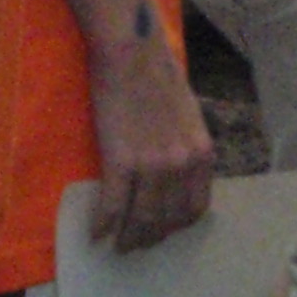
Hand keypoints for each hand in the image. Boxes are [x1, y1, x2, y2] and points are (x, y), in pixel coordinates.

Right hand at [86, 19, 214, 252]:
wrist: (132, 50)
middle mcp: (182, 166)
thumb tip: (171, 162)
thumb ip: (183, 143)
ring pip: (142, 218)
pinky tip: (95, 232)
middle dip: (151, 237)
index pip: (195, 208)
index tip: (163, 230)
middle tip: (135, 245)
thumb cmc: (155, 70)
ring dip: (128, 237)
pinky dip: (104, 223)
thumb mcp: (187, 112)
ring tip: (117, 246)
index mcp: (202, 154)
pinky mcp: (122, 160)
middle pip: (168, 219)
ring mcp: (153, 166)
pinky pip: (113, 204)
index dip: (177, 225)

PROBLEM TO SOLVE →
For the word "hand", say how many lines of the data include it, with nothing else in the reply.

SOLUTION TO THIS EXERCISE →
2